Time series forecasting in bike-sharing has evolved from statistical methods like ARIMA to machine learning approaches. Studies such as those by Li et al. (2015) highlight the use of LSTMs for capturing long-term dependencies in traffic data. Bidirectional LSTMs, as explored by Graves and Schmidhuber (2005), enhance performance by processing sequences in both directions. Recent works on Divvy data (e.g., Kaggle competitions) incorporate weather APIs for improved accuracy.
- Divvy Trip Data: Publicly available from Divvy's system data. Includes trip start/end times, stations, and user types. We used data from January 2024 to December 2025.
- Weather Data: Integrated from NOAA API, including temperature, precipitation, and wind speed.
- Temporal Data: Day of week and binary flags for US holidays, major events, and weekends.
- Aggregation: Grouped trips by date to compute total hourly rentals.
- Feature Engineering: Added lagged features, encodings for day-of-week, month, and weather.
- Handling Missing Values: Removed erroneous trip data such as trips of negative length and removed records with missing location or time.
- Scaling: Min-Max scaling for demand and numerical features.
- Train-Test Split: 80%/20%.
- Sequence Preparation: Created input sequences of 12 hours.
Final dataset: 16530 rows (hourly records), 10 features.
- Peak demand in summer months (June-August) as expected.
- Low demand in winter, correlated with low temperatures.
- Weekends show lower demand than weekdays.
Both models use Pytorch.
-
LSTM Model:
- Input Layer: Sequence of 30 timesteps × 15 features.
- LSTM Layer: 50 units, return_sequences=False.
- Dense Layer: 1 unit (output: predicted demand).
- Activation: ReLU; Optimizer: Adam; Loss: Mean Squared Error.
-
Bidirectional LSTM Model:
- Similar to LSTM, but wraps the LSTM layer in Bidirectional.
- Captures forward and backward dependencies for better pattern recognition.
- Epochs: 100, with early stopping (patience=10).
- Batch Size: 32.
- Learning rate: 0.001.
- Mean Absolute Error (MAE): Average absolute difference between predicted and actual.
- Root Mean Squared Error (RMSE): Square root of average squared differences.
- R² Score: Proportion of variance explained by the model.

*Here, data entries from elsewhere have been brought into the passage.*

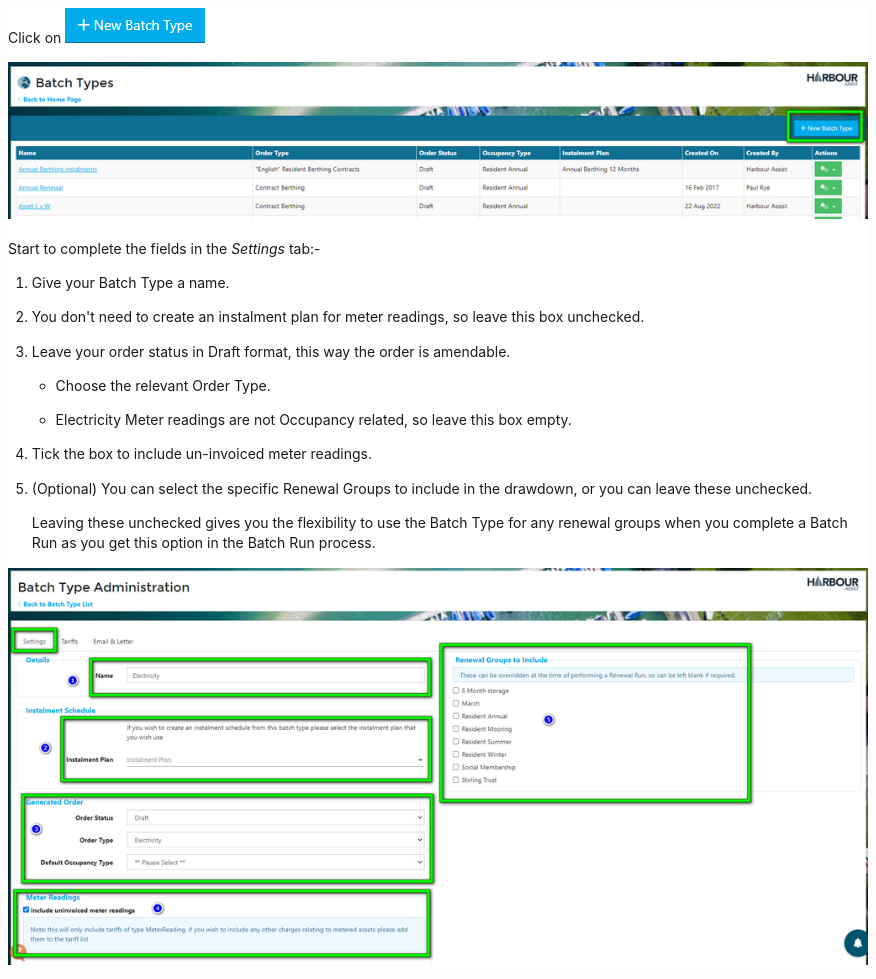 Click on ![image-20220914163108647](image-20220914163108647.png)

![image-20220908143219424](image-20220908143219424.png)

Start to complete the fields in the *Settings* tab:-

1. Give your Batch Type a name.

2. You don't need to create an instalment plan for meter readings, so leave this box unchecked.

3. Leave your order status in Draft format, this way the order is amendable. 

   - Choose the relevant Order Type. 

   - Electricity Meter readings are not Occupancy related, so leave this box empty.

4. Tick the box to include un-invoiced meter readings.

5. (Optional) You can select the specific Renewal Groups to include in the drawdown, or you can leave these unchecked.

   Leaving these unchecked gives you the flexibility to use the Batch Type for any renewal groups when you complete a Batch Run as you get this option in the Batch Run process.

![image-20220908143451706](image-20220908143451706.png)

| Model | MAE | RMSE | R² |
|---|---|---|---|
| LSTM | 69.1964 | 108.9451 | 0.9652 |
| BiLSTM | 66.4501 | 105.6006 | 0.9673 |
Weather features (temperature) seem to contribute most, followed by day-of-week.
- Models effectively capture temporal patterns.
- BiLSTM's bidirectional processing improves context awareness.
- Assumes stationarity; extreme events (e.g., COVID-19) may require retraining.
- No incorporation of real-time data like traffic.
- Computational intensity for large sequences.
- Station-level predictions.
- Use more training data and try different loss functions and hyperparameters.
- Try to ensemble with other models.
- Deploy as a real-time web app for Divvy users and operators.
This project successfully demonstrates LSTM and BiLSTM for Divvy demand forecasting, with BiLSTM providing superior accuracy. The insights can aid in operational efficiency, potentially reducing bike shortages in the future.
- Li, Y., et al. (2015). "Traffic Prediction in Bike-Sharing Systems." IEEE Transactions on Intelligent Transportation Systems.
- Graves, A., & Schmidhuber, J. (2005). "Framewise Phoneme Classification with Bidirectional LSTM." International Conference on Artificial Neural Networks.
- Divvy System Data. Retrieved from https://divvybikes.com/system-data.
- Hochreiter, S., & Schmidhuber, J. (1997). "Long Short-Term Memory." Neural Computation.